BEGIN
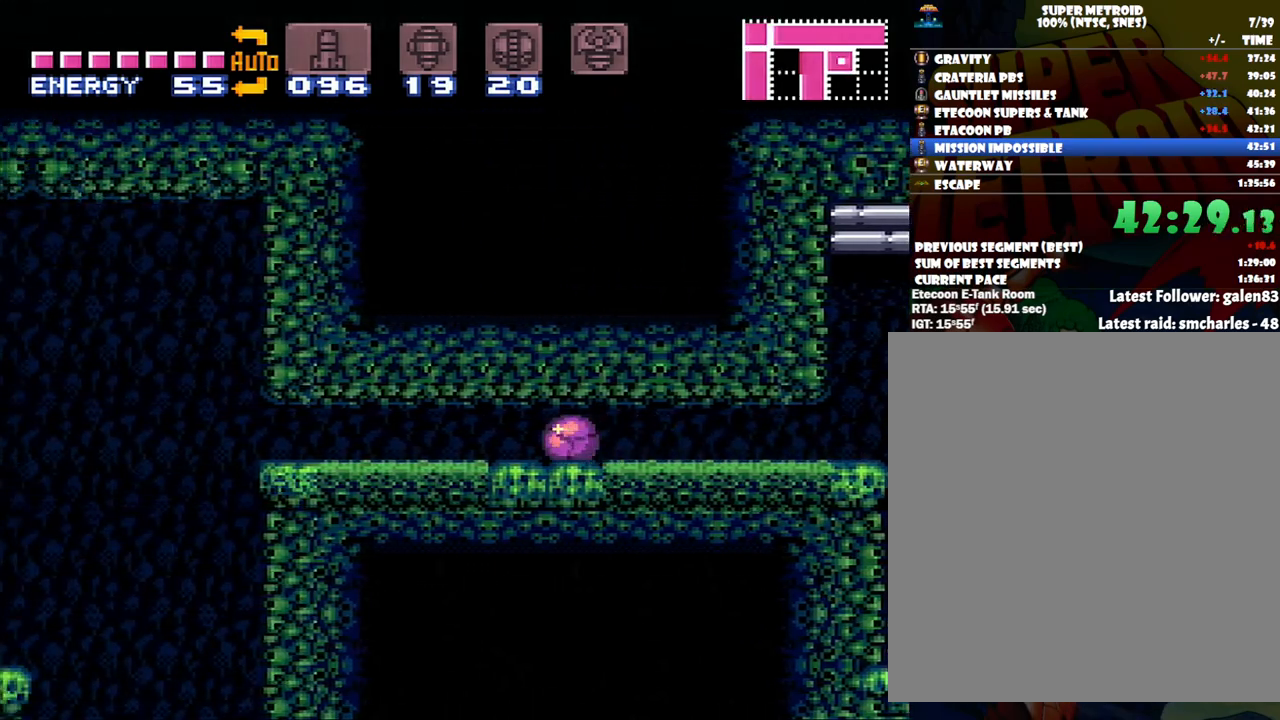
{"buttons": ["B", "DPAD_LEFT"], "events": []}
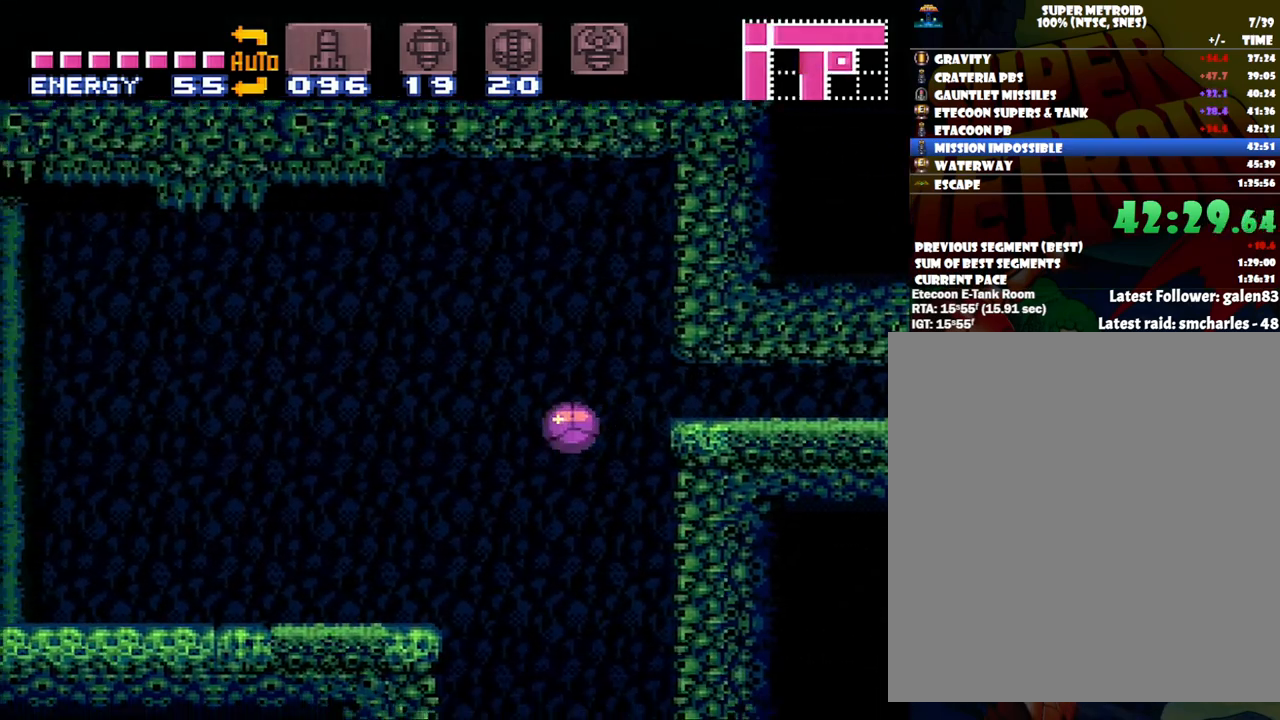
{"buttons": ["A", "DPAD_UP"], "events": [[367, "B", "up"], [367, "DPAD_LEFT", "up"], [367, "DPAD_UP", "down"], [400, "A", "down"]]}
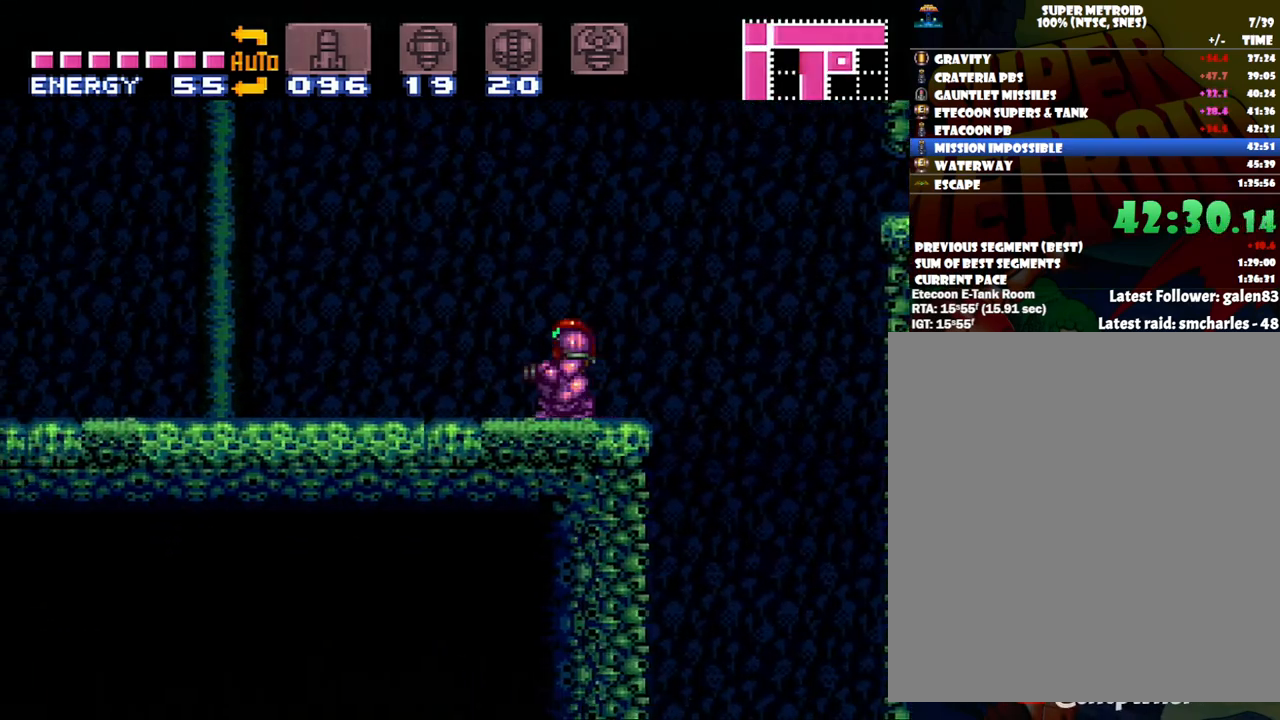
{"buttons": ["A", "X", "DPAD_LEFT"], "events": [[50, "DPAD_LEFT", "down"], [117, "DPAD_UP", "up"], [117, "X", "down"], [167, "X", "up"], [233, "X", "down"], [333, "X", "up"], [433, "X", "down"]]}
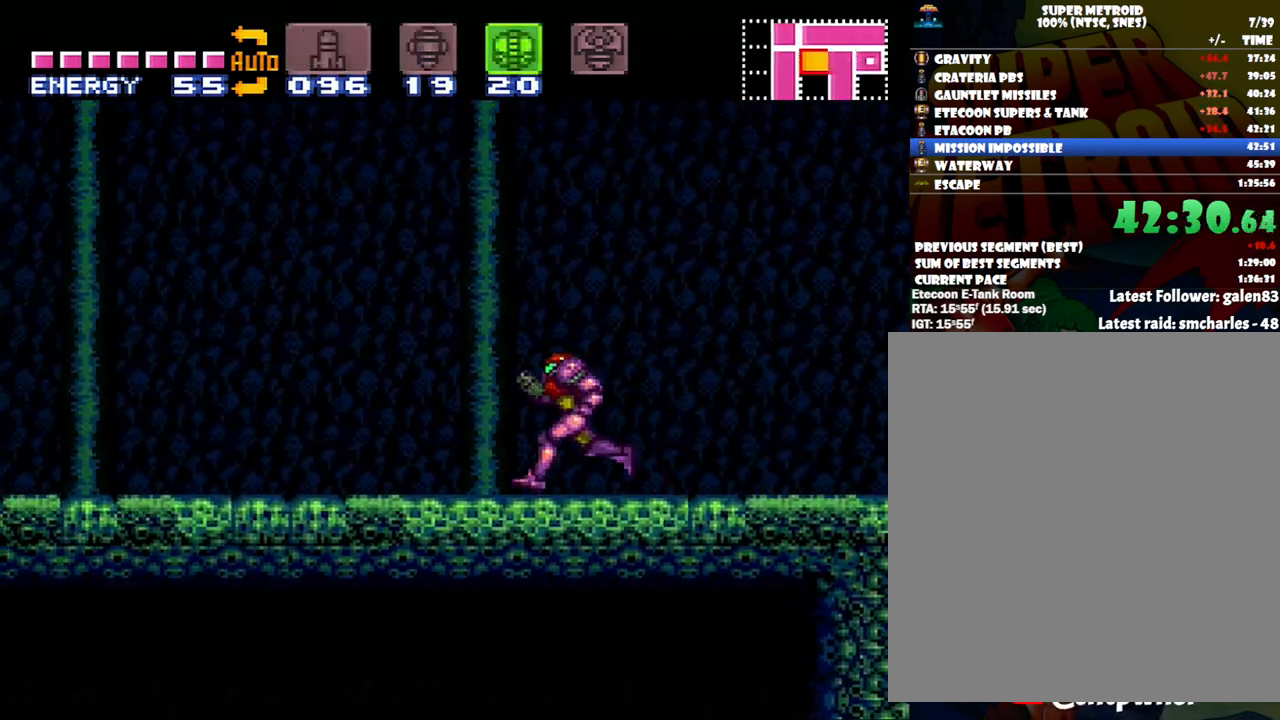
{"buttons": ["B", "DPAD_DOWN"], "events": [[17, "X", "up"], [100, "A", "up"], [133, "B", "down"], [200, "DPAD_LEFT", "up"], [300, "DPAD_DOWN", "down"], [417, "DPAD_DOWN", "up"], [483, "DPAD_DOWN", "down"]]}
END
ACTIVITY:
Restate the listing word for word, pictures excluded.

SOLUTION TO THIS EXERCISE:
{"buttons": ["B", "DPAD_LEFT"], "events": []}
{"buttons": ["A", "DPAD_UP"], "events": [[367, "B", "up"], [367, "DPAD_LEFT", "up"], [367, "DPAD_UP", "down"], [400, "A", "down"]]}
{"buttons": ["A", "X", "DPAD_LEFT"], "events": [[50, "DPAD_LEFT", "down"], [117, "DPAD_UP", "up"], [117, "X", "down"], [167, "X", "up"], [233, "X", "down"], [333, "X", "up"], [433, "X", "down"]]}
{"buttons": ["B", "DPAD_DOWN"], "events": [[17, "X", "up"], [100, "A", "up"], [133, "B", "down"], [200, "DPAD_LEFT", "up"], [300, "DPAD_DOWN", "down"], [417, "DPAD_DOWN", "up"], [483, "DPAD_DOWN", "down"]]}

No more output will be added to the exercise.